[Coco] OS-9 question: Command line arguments?

Robert Gault robert.gault at worldnet.att.net
Tue May 20 23:24:14 EDT 2008


Fedor Steeman wrote:
> Thanks, Gene!
> 
> Cool! Sure the handling of arguments is up to the program, but here I am
> wondering how exactly they are passed? Does OS-9 store arguments on a
> standard location in memory for programs to access? Or is there a pointer
> stored in one of the registers? Or does the program itself figure out where
> the command line prompt is and read the arguments directly from video
> memory?
> 
> Cheers,
> Fedor
> 

To add to what Gene has said, in OS-9 when you enter the name of a 
command to run, Shell takes over. "When the shell processes a command 
line, It passes a string in the parameter area.
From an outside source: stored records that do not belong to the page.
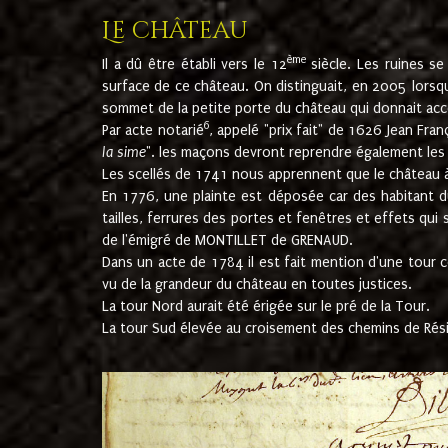
Le château
ème
Il a dû être établi vers le 12
siècle. Les ruines s
surface de ce château. On distinguait, en 2005 lorsque
sommet de la petite porte du château qui donnait accès
6
Par acte notarié
, appelé "prix fait" de 1626 Jean Fra
la sime
". les maçons devront reprendre également les m
Les scellés de 1741 nous apprennent que le château à 
En 1776, une plainte est déposée car des habitant d
tailles, ferrures des portes et fenêtres et effets qui
de l'émigré de MONTILLET de GRENAUD.
Dans un acte de 1784 il est fait mention d'une tour co
vu de la grandeur du château en toutes justices.
La tour Nord aurait été érigée sur le pré de la Tour.
La tour Sud élevée au croisement des chemins de Rés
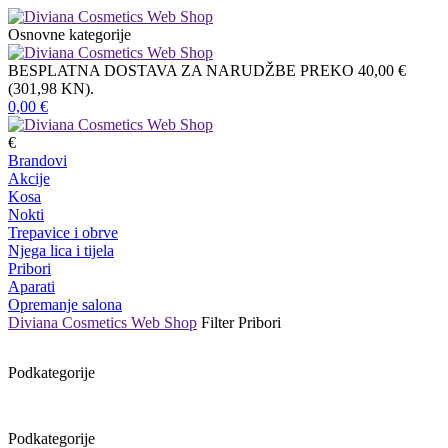
Osnovne kategorije
BESPLATNA DOSTAVA ZA NARUDŽBE PREKO 40,00 €
(301,98 KN).
0,00
€
€
Brandovi
Akcije
Kosa
Nokti
Trepavice i obrve
Njega lica i tijela
Pribori
Aparati
Opremanje salona
Diviana Cosmetics Web Shop
Filter
Pribori
Podkategorije
Podkategorije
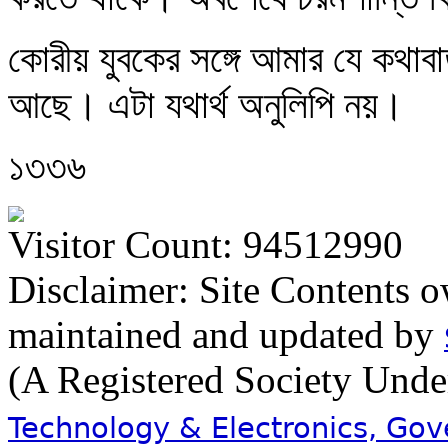
কোরীয় যুবকের সঙ্গে আমার যে কথাবা
আছে। এটা যথার্থ অনুলিপি নয়।
১৩৩৬
Visitor Count: 94512990
Disclaimer: Site Contents 
maintained and updated by
(A Registered Society Und
Technology & Electronics, Go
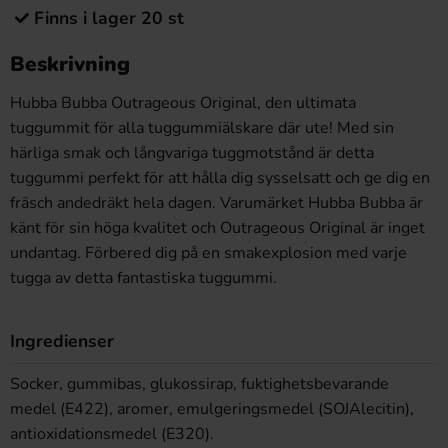
Finns i lager 20 st
Beskrivning
Hubba Bubba Outrageous Original, den ultimata
tuggummit för alla tuggummiälskare där ute! Med sin
härliga smak och långvariga tuggmotstånd är detta
tuggummi perfekt för att hålla dig sysselsatt och ge dig en
fräsch andedräkt hela dagen. Varumärket Hubba Bubba är
känt för sin höga kvalitet och Outrageous Original är inget
undantag. Förbered dig på en smakexplosion med varje
tugga av detta fantastiska tuggummi.
Ingredienser
Socker, gummibas, glukossirap, fuktighetsbevarande
medel (E422), aromer, emulgeringsmedel (SOJAlecitin),
antioxidationsmedel (E320).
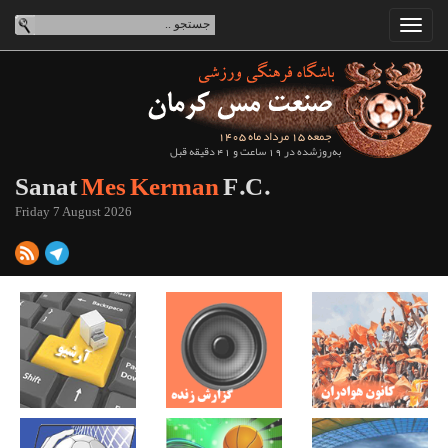
جمعه 15 مرداد ماه 1405
به‌روزشده در 19 ساعت و 41 دقیقه قبل
Sanat
Mes Kerman
F.C.
Friday 7 August 2026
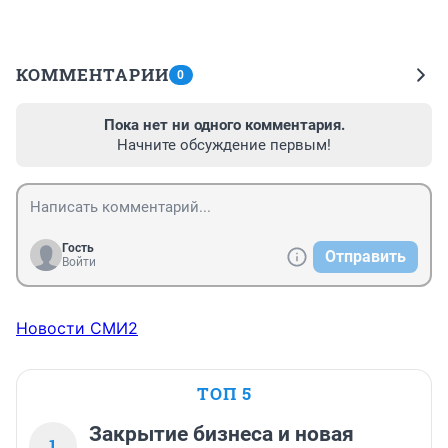
КОММЕНТАРИИ
0
Пока нет ни одного комментария.
Начните обсуждение первым!
Гость
Отправить
Войти
Новости СМИ2
ТОП 5
Закрытие бизнеса и новая
1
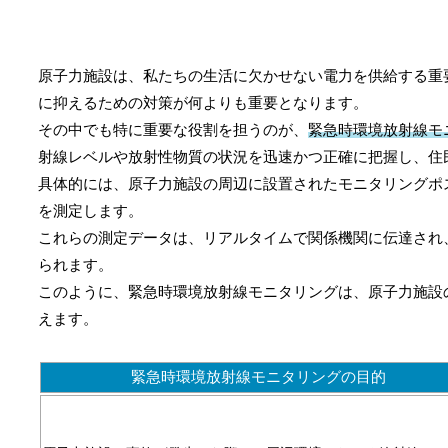
原子力施設は、私たちの生活に欠かせない電力を供給する重
に抑えるための対策が何よりも重要となります。
その中でも特に重要な役割を担うのが、
緊急時環境放射線モ
射線レベルや放射性物質の状況を迅速かつ正確に把握し、住
具体的には、原子力施設の周辺に設置されたモニタリングポ
を測定します。
これらの測定データは、リアルタイムで関係機関に伝達され
られます。
このように、緊急時環境放射線モニタリングは、原子力施設
えます。
緊急時環境放射線モニタリングの目的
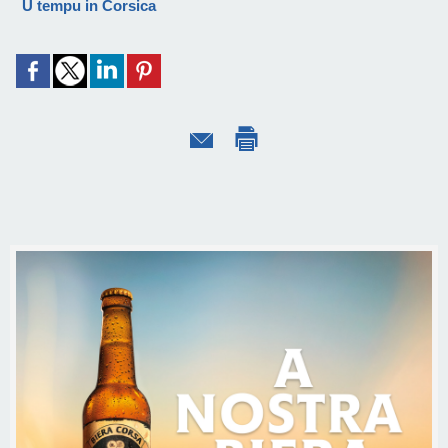
U tempu in Corsica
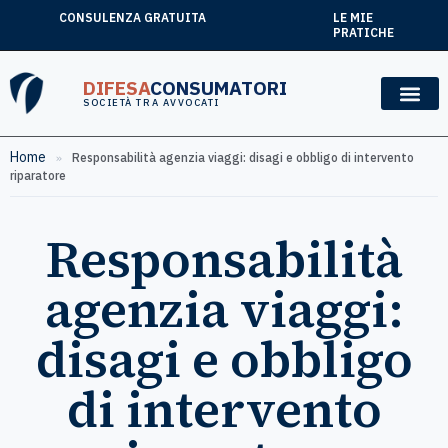
CONSULENZA GRATUITA
LE MIE
PRATICHE
DIFESA
CONSUMATORI
SOCIETÀ TRA AVVOCATI
Home
»
Responsabilità agenzia viaggi: disagi e obbligo di intervento
riparatore
Responsabilità
agenzia viaggi:
disagi e obbligo
di intervento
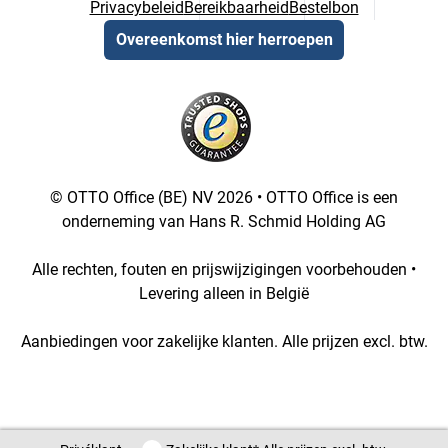
Privacybeleid
Bereikbaarheid
Bestelbon
Overeenkomst hier herroepen
© OTTO Office (BE) NV 2026 • OTTO Office is een
onderneming van Hans R. Schmid Holding AG
Alle rechten, fouten en prijswijzigingen voorbehouden •
Levering alleen in België
Aanbiedingen voor zakelijke klanten. Alle prijzen excl. btw.
[3::w::58::::A11754C777]
Privéklant / Zakelijke klant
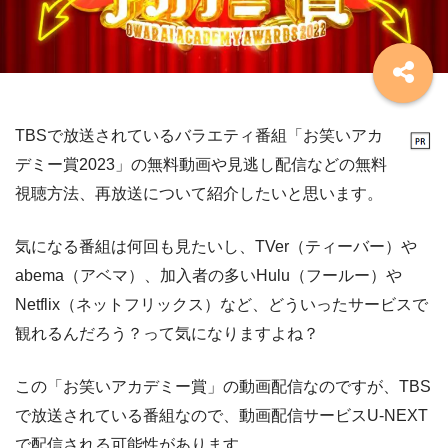
TBSで放送されているバラエティ番組「お笑いアカ
デミー賞2023」の無料動画や見逃し配信などの無料
視聴方法、再放送について紹介したいと思います。
気になる番組は何回も見たいし、TVer（ティーバー）や
abema（アベマ）、加入者の多いHulu（フールー）や
Netflix（ネットフリックス）など、どういったサービスで
観れるんだろう？って気になりますよね？
この「お笑いアカデミー賞」の動画配信なのですが、TBS
で放送されている番組なので、動画配信サービスU-NEXT
で配信される可能性があります。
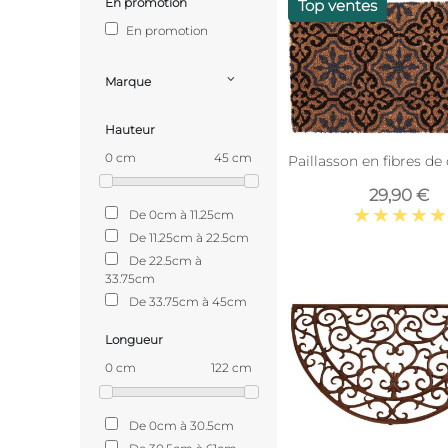
En promotion
Top ventes
En promotion
Marque
Hauteur
0 cm
45 cm
Paillasson en fibres de
29,90 €
De 0cm à 11.25cm
De 11.25cm à 22.5cm
De 22.5cm à
33.75cm
De 33.75cm à 45cm
Longueur
0 cm
122 cm
De 0cm à 30.5cm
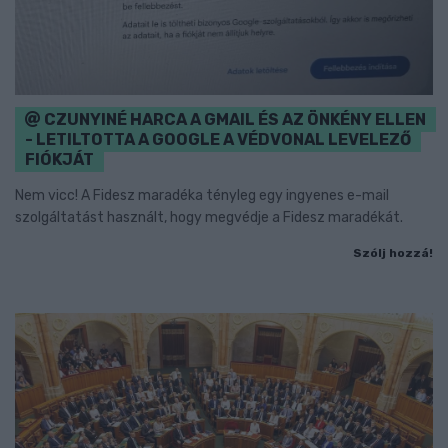
CZUNYINÉ HARCA A GMAIL ÉS AZ ÖNKÉNY ELLEN
- LETILTOTTA A GOOGLE A VÉDVONAL LEVELEZŐ
FIÓKJÁT
Nem vicc! A Fidesz maradéka tényleg egy ingyenes e-mail
szolgáltatást használt, hogy megvédje a Fidesz maradékát.
Szólj hozzá!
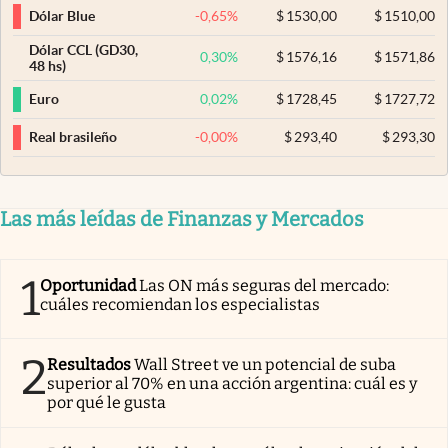
-0,65
%
$
1530,00
$
1510,00
Dólar Blue
Dólar CCL (GD30,
0,30
%
$
1576,16
$
1571,86
48 hs)
0,02
%
$
1728,45
$
1727,72
Euro
-0,00
%
$
293,40
$
293,30
Real brasileño
Las más leídas de Finanzas y Mercados
1
Oportunidad
Las ON más seguras del mercado:
cuáles recomiendan los especialistas
2
Resultados
Wall Street ve un potencial de suba
superior al 70% en una acción argentina: cuál es y
por qué le gusta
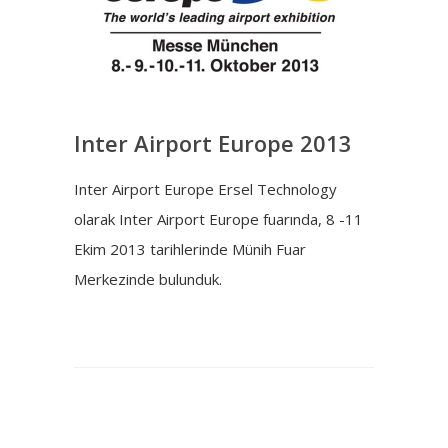
Inter Airport Europe 2013
Inter Airport Europe Ersel Technology
olarak Inter Airport Europe fuarında, 8 -11
Ekim 2013 tarihlerinde Münih Fuar
Merkezinde bulunduk.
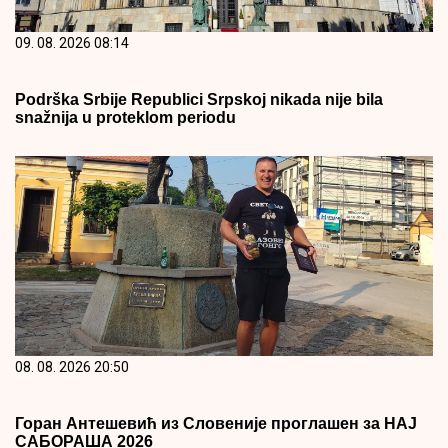
09. 08. 2026 08:14
Podrška Srbije Republici Srpskoj nikada nije bila
snažnija u proteklom periodu
08. 08. 2026 20:50
Горан Антешевић из Словеније проглашен за НАЈ
САБОРАША 2026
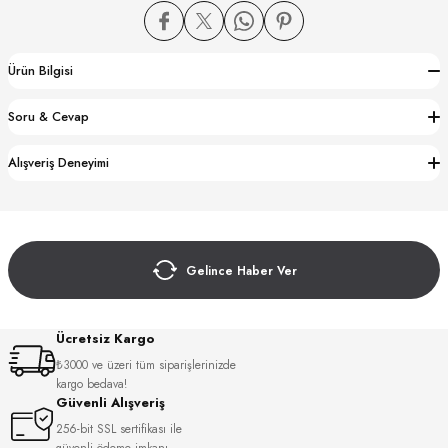
Ürün Bilgisi
Soru & Cevap
CTION
Alışveriş Deneyimi
CTION
Gelince Haber Ver
UB
Ücretsiz Kargo
₺3000 ve üzeri tüm siparişlerinizde
kargo bedava!
Güvenli Alışveriş
256-bit SSL sertifikası ile
güvenli ödeme imkanı.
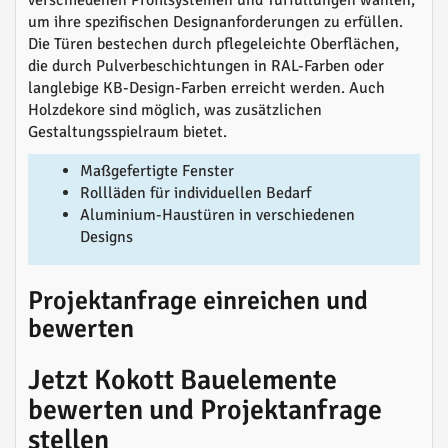
verschiedenen Profilsystemen und Türfüllungen wählen,
um ihre spezifischen Designanforderungen zu erfüllen.
Die Türen bestechen durch pflegeleichte Oberflächen,
die durch Pulverbeschichtungen in RAL-Farben oder
langlebige KB-Design-Farben erreicht werden. Auch
Holzdekore sind möglich, was zusätzlichen
Gestaltungsspielraum bietet.
Maßgefertigte Fenster
Rollläden für individuellen Bedarf
Aluminium-Haustüren in verschiedenen
Designs
Projektanfrage einreichen und
bewerten
Jetzt Kokott Bauelemente
bewerten und Projektanfrage
stellen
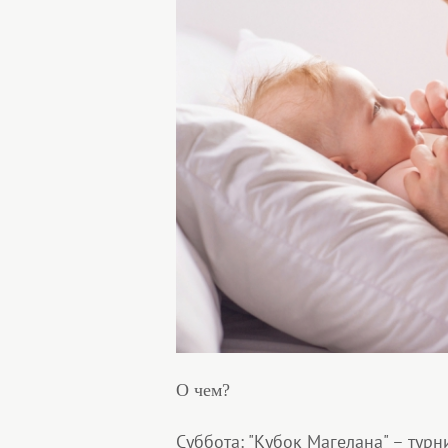
О чем?
Суббота: "Кубок Магелана" – тур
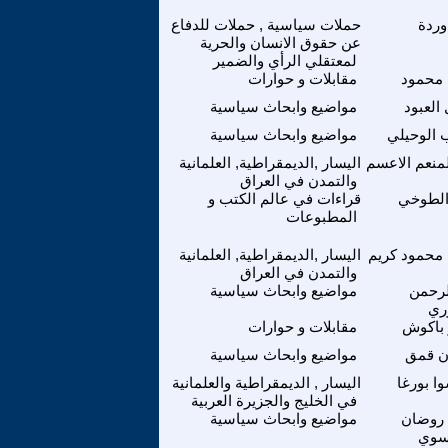
وردة
حملات سياسية , حملات للدفاع
عن حقوق الانسان والحرية
لمعتقلي الرأي والضمير
 محمود
مقابلات و حوارات
العبود
مواضيع وابحاث سياسية
 الوحيلي
مواضيع وابحاث سياسية
منعم الاعسم
اليسار ,الديمقراطية, العلمانية
والتمدن في العراق
الطوخي
قراءات في عالم الكتب و
المطبوعات
 محمود كريم
اليسار ,الديمقراطية, العلمانية
والتمدن في العراق
لرحمن
مواضيع وابحاث سياسية
ري
 باكوش
مقابلات و حوارات
ن قمق
مواضيع وابحاث سياسية
ا بورغا
اليسار , الديمقراطية والعلمانية
في الخليج والجزيرة العربية
روضان
مواضيع وابحاث سياسية
سوي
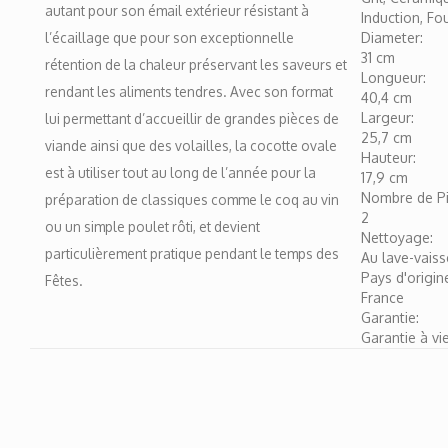
autant pour son émail extérieur résistant à
Induction, Fo
l’écaillage que pour son exceptionnelle
Diameter:
31 cm
rétention de la chaleur préservant les saveurs et
Longueur:
rendant les aliments tendres. Avec son format
40,4 cm
Largeur:
lui permettant d’accueillir de grandes pièces de
25,7 cm
viande ainsi que des volailles, la cocotte ovale
Hauteur:
est à utiliser tout au long de l’année pour la
17,9 cm
Nombre de Pi
préparation de classiques comme le coq au vin
2
ou un simple poulet rôti, et devient
Nettoyage:
particulièrement pratique pendant le temps des
Au lave-vaiss
Pays d'origin
Fêtes.
France
Garantie:
Garantie à vie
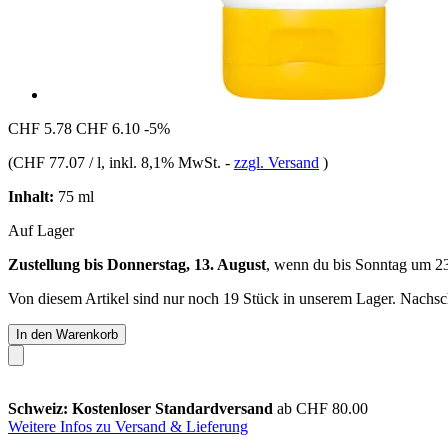
CHF 5.78
CHF 6.10
-5%
(
CHF 77.07 / l
, inkl. 8,1% MwSt.
-
zzgl. Versand
)
Inhalt:
75 ml
Auf Lager
Zustellung bis Donnerstag, 13. August
, wenn du bis
Sonntag um 2
Von diesem Artikel sind nur noch 19 Stück in unserem Lager. Nachschu
In den Warenkorb
Schweiz: Kostenloser Standardversand
ab CHF 80.00
Weitere Infos zu Versand & Lieferung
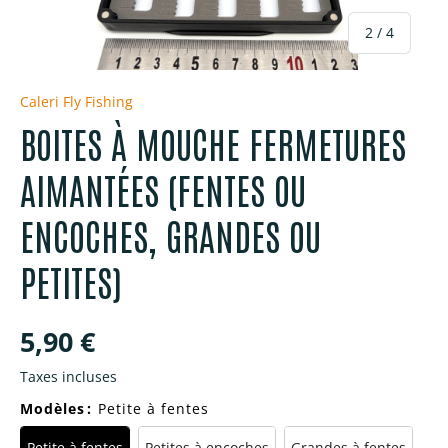
de
2
/
4
Caleri Fly Fishing
BOITES À MOUCHE FERMETURES
AIMANTÉES (FENTES OU
ENCOCHES, GRANDES OU
PETITES)
Prix habituel
5,90 €
Taxes incluses
Modèles
:
Petite à fentes
Petite à fentes
Petites à encoches
Grandes à fentes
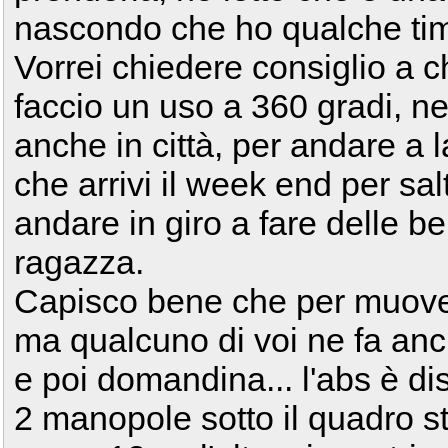
nascondo che ho qualche tim
Vorrei chiedere consiglio a ch
faccio un uso a 360 gradi, n
anche in città, per andare a 
che arrivi il week end per sal
andare in giro a fare delle b
ragazza.
Capisco bene che per muovers
ma qualcuno di voi ne fa anc
e poi domandina... l'abs è di
2 manopole sotto il quadro st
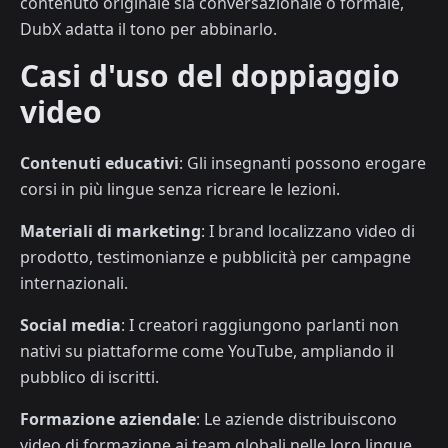
contenuto originale sia conversazionale o formale,
DubX adatta il tono per abbinarlo.
Casi d'uso del doppiaggio
video
Contenuti educativi
: Gli insegnanti possono erogare
corsi in più lingue senza ricreare le lezioni.
Materiali di marketing
: I brand localizzano video di
prodotto, testimonianze e pubblicità per campagne
internazionali.
Social media
: I creatori raggiungono parlanti non
nativi su piattaforme come YouTube, ampliando il
pubblico di iscritti.
Formazione aziendale
: Le aziende distribuiscono
video di formazione ai team globali nelle loro lingue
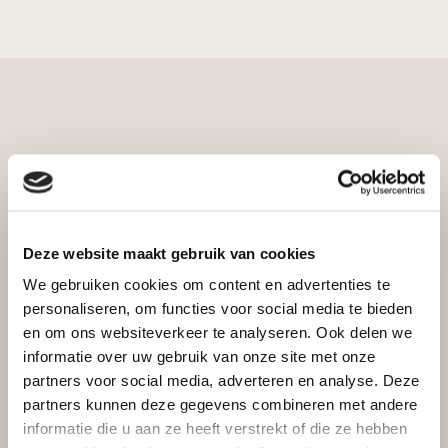
Bekijk ook
Deze website maakt gebruik van cookies
We gebruiken cookies om content en advertenties te
Dunwandige kachelpijp staal
personaliseren, om functies voor social media te bieden
Bocht 90° Ø 125 mm geblauwd staal
en om ons websiteverkeer te analyseren. Ook delen we
informatie over uw gebruik van onze site met onze
Excl. btw
Incl. btw
partners voor social media, adverteren en analyse. Deze
€
11,11
€
9,18
partners kunnen deze gegevens combineren met andere
informatie die u aan ze heeft verstrekt of die ze hebben
Toevoegen aan winkelwagen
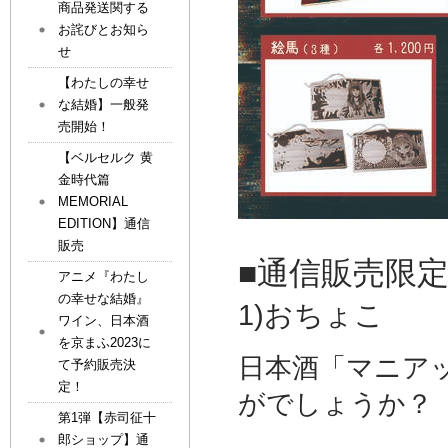
商品発送関する
お詫びとお知ら
せ
【わたしの幸せ
な結婚】一般発
売開始！
【ベルセルク 黄
金時代篇
MEMORIAL
EDITION】通信
販売
■通信販売限
アニメ『わたし
の幸せな結婚』
1)おちょこ
ワイン、日本酒
を京まふ2023に
日本酒「マニア
て予約販売決
定！
がでしょうか？
第1弾【赤司征十
郎ショップ】通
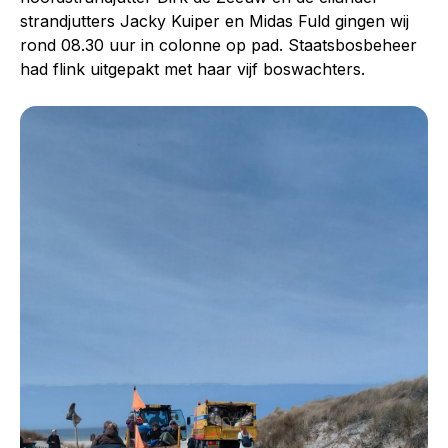
strandjutters Jacky Kuiper en Midas Fuld gingen wij
rond 08.30 uur in colonne op pad. Staatsbosbeheer
had flink uitgepakt met haar vijf boswachters.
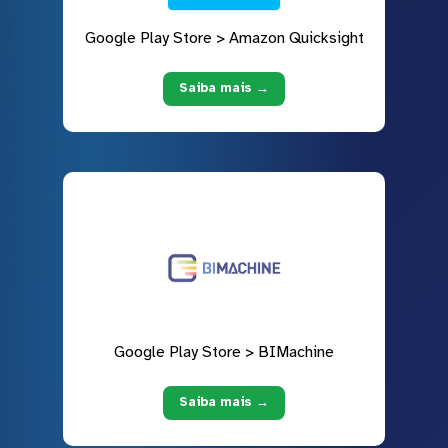
Google Play Store > Amazon Quicksight
Saiba mais →
Google Play Store > BIMachine
Saiba mais →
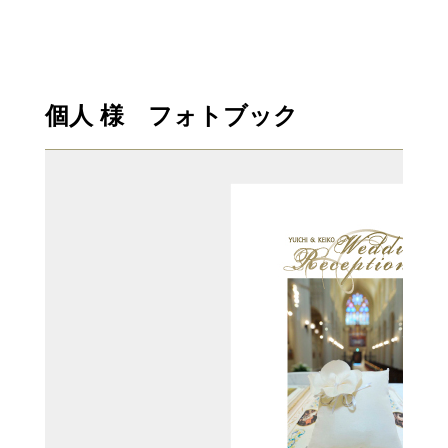
個人 様 フォトブック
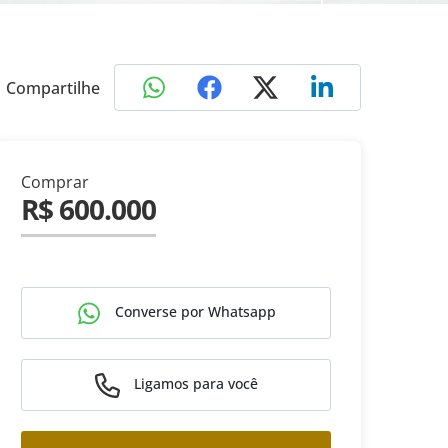
Compartilhe
Comprar
R$ 600.000
Converse por Whatsapp
Ligamos para você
The string is a copy of 
the parameter part of the command line. To simplify string oriented 
processing, the shell also inserts an end-of-line character at the end 
of the parameter string."

The above is from the Technical section of the OS-9 LevelII owner's 
manual describing the OS-9 system call Fork. The system sets up memory 
after a F$Fork call so that regU and regDP point to the beginning of the 
direct page. The data and then parameter areas follow with regX and 
regSP pointing to the first byte of the parameter area, regY pointing to 
the end of the parameter area, and regD the size of the parameter area.